When is a Good Age for a Kid to Get a Smartphone?
Do you have kids who have been asking you for a smart phone? You might even know people who have kids your kids’ ages, and they have smart phones. How old is old enough for a smart phone and what age is it a good idea?
This might sound like I’m bragging, but I’m not, people tell me ALL THE TIME “Your kids are amazing!” And then they follow up with, “My brothers kids grunt one-word answers when you ask them a question, they don’t look you in the eye, they don’t “talk” and they are always seemingly preoccupied and want to be somewhere else, whereas your kids are present, socially engaged and they actually look you in the eyes and have full blown conversations!”
My response, NO, my kids are nothing special, they are just normal. That’s how it’s supposed to be. When an entire generation of parents raise their kids on digital devices and video games, you get kids who are disconnected from other humans and grunt.
Beyond “socialization”, there are certainly advantages and disadvantages to giving your kid a smart phone, and we will look into all of this, below:
Advantages of Saying “No” to a Smart Phone
- Kids are present, socially engaged and they actually look you in the eyes and have full blown conversations.
- Kids will have to take notes the old-fashioned way with paper and a pencil or a computer, but this enhances learning.
- Kids will have to communicate in non-anonymous way.
- Eliminates the chances of being tricked by an online predator.
- Eliminates cyberbullying and rude behavior that is usually anonymous.
- Stops you from worrying that your kid will download inappropriate content.
- Your kid won’t have the chance to video chat with people you don’t know.
- Forces your kids to interact with people face to face where they can learn how to read body language.
- You won’t have to worry about electronics stunting your kids’ social development.
Advantages of Saying “Yes” to a Smart Phone
- Perfect for kids who are shy, socially awkward, or for those who have issues with face-to-face interactions. This however is debatable. I still say NO.
- Kids who are not assertive in person can be more assertive online without seeming like a bully. It could also help them develop positive assertive skills. This is also debatable.
- The kid always has a way to get help.
- You can monitor your child’s whereabouts in real time.
- You can connect with your child at any time by texting or calling them.
- Kids can keep up with technology.
- They can figure out ways to get paid using all the amazing tools the internet has to offer.
Does a Smart Phone Help to Develop Social Skills?

(Dataset rows)

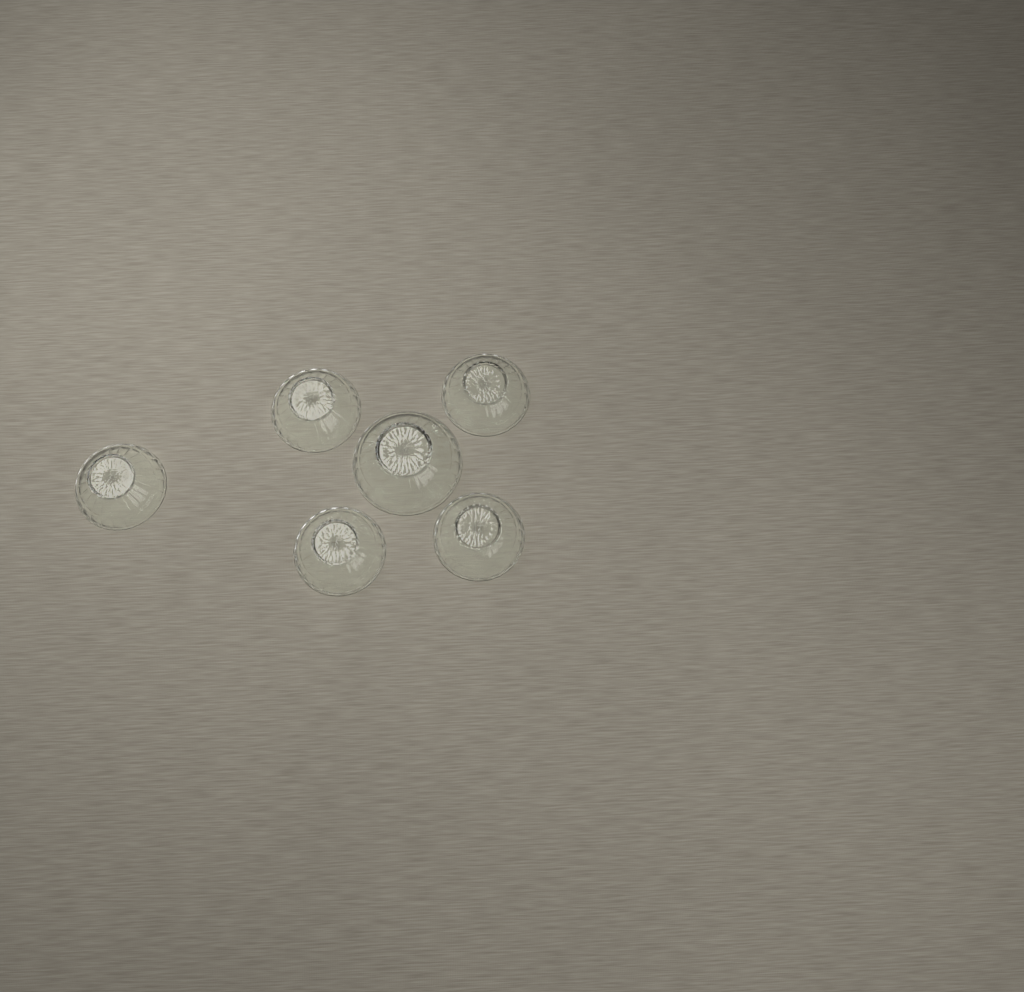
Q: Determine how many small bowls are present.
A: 5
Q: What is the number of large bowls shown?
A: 1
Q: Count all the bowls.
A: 6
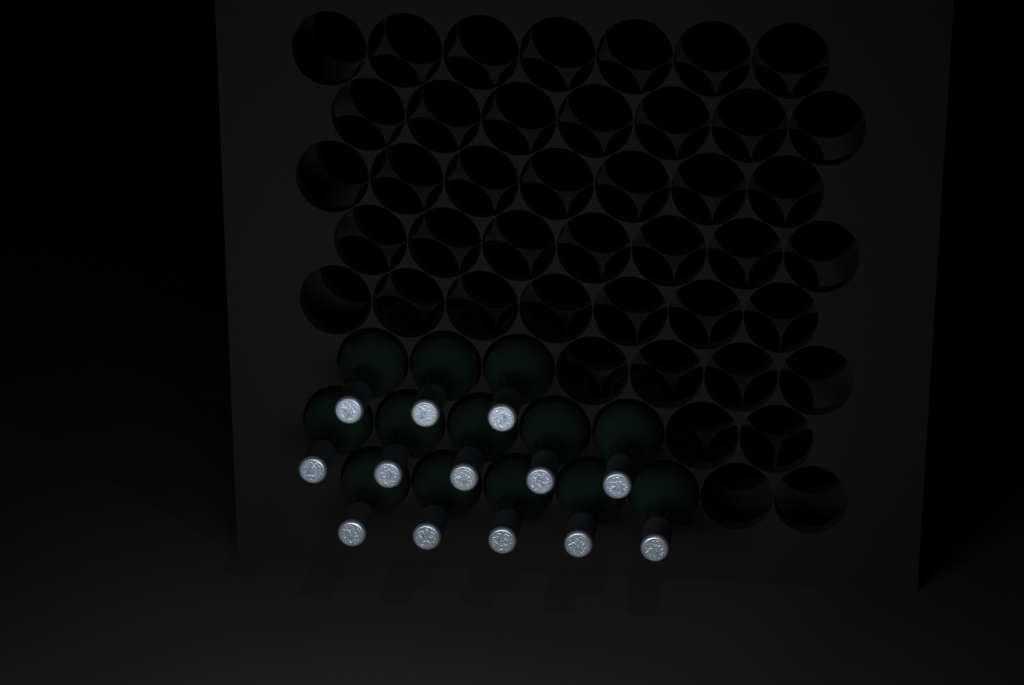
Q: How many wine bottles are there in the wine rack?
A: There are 13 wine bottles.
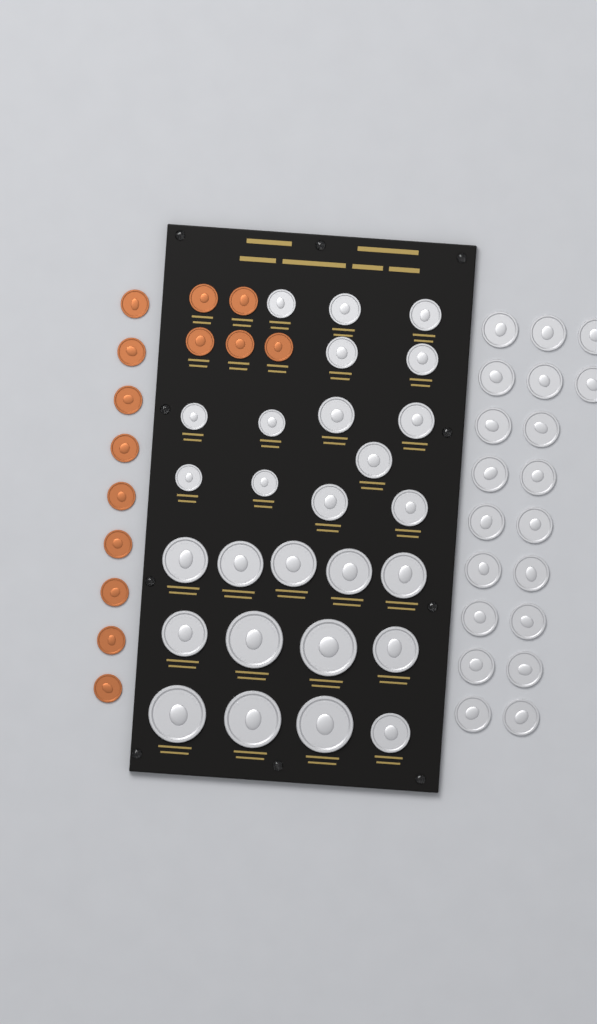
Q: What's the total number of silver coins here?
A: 47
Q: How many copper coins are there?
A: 14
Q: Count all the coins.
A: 61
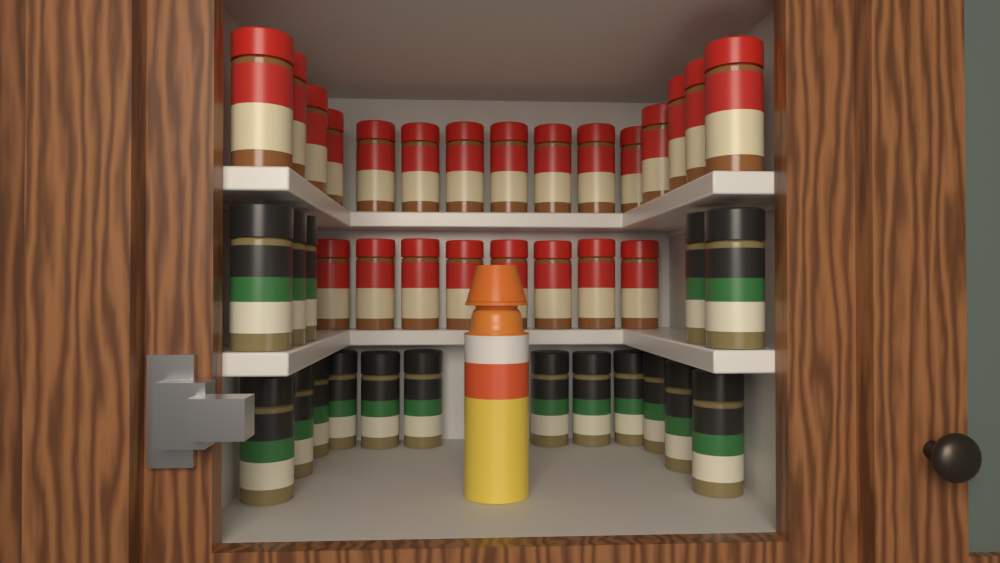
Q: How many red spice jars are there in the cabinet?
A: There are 23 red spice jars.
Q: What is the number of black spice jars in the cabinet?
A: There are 17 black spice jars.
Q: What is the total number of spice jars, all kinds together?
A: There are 40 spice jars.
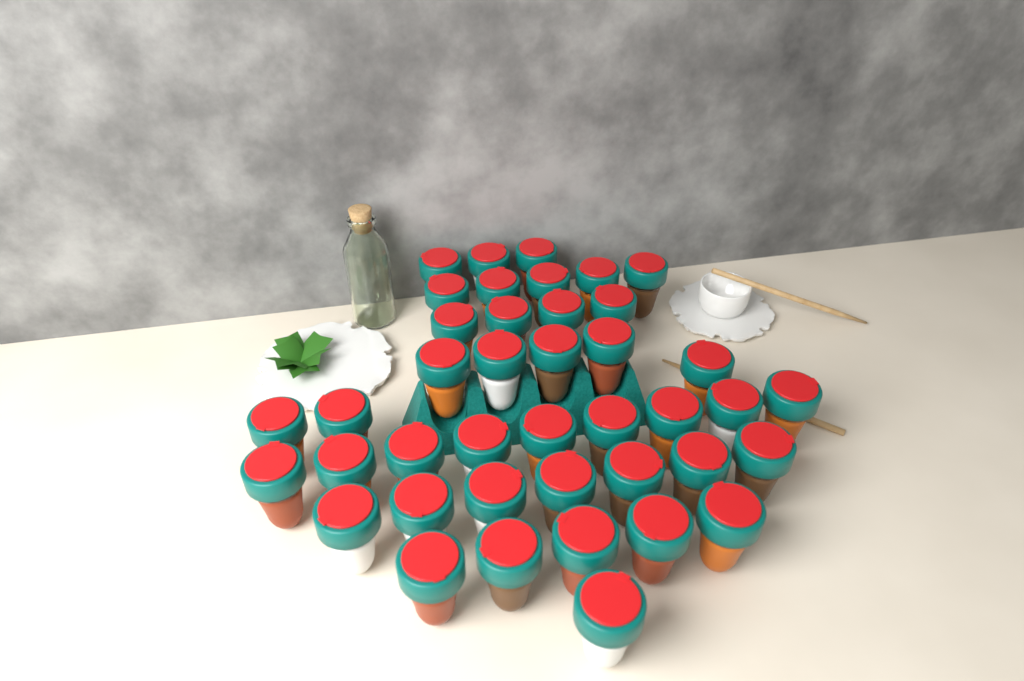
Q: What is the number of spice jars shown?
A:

TASK REQUIREMENTS
A) Reproduce the passage of the article on kids and smartphones from "- Stops you" up to and including "or calling them.".
B) Write out the lines of the records from the line with "Q: How many red" through the end of the records, leaving out the pictures.
The article and the records are unrelated pieces of material.

ANSWERS BY TASK
A)
- Stops you from worrying that your kid will download inappropriate content.
- Your kid won’t have the chance to video chat with people you don’t know.
- Forces your kids to interact with people face to face where they can learn how to read body language.
- You won’t have to worry about electronics stunting your kids’ social development.
Advantages of Saying “Yes” to a Smart Phone
- Perfect for kids who are shy, socially awkward, or for those who have issues with face-to-face interactions. This however is debatable. I still say NO.
- Kids who are not assertive in person can be more assertive online without seeming like a bully. It could also help them develop positive assertive skills. This is also debatable.
- The kid always has a way to get help.
- You can monitor your child’s whereabouts in real time.
- You can connect with your child at any time by texting or calling them.

B)
Q: How many red spice jars are there in the cabinet?
A: There are 23 red spice jars.
Q: What is the number of black spice jars in the cabinet?
A: There are 17 black spice jars.
Q: What is the total number of spice jars, all kinds together?
A: There are 40 spice jars.
Q: What is the number of spice jars shown?
A:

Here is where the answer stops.